[Given information Boundary: Start]
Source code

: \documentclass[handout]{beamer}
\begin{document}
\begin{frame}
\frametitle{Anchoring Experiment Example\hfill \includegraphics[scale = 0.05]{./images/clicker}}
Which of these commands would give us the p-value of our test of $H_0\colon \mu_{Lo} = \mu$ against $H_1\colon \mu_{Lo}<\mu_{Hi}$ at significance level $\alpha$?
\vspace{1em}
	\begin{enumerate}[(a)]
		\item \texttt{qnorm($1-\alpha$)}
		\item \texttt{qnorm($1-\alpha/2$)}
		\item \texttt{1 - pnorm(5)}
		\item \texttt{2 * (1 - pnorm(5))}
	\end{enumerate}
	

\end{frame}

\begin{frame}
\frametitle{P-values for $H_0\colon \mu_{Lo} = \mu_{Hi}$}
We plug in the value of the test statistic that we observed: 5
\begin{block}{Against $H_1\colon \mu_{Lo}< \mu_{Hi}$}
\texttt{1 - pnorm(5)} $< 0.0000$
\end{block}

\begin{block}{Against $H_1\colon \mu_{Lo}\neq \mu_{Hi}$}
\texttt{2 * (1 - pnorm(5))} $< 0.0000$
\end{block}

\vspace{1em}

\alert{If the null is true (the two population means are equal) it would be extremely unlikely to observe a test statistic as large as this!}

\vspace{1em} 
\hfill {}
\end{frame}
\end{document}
[Given information Boundary: End]
Problem to work on » Would you please copy every line in the data that contains the word "alpha"?

Answer space »
Which of these commands would give us the p-value of our test of $H_0\colon \mu_{Lo} = \mu$ against $H_1\colon \mu_{Lo}<\mu_{Hi}$ at significance level $\alpha$?
		\item \texttt{qnorm($1-\alpha$)}
		\item \texttt{qnorm($1-\alpha/2$)}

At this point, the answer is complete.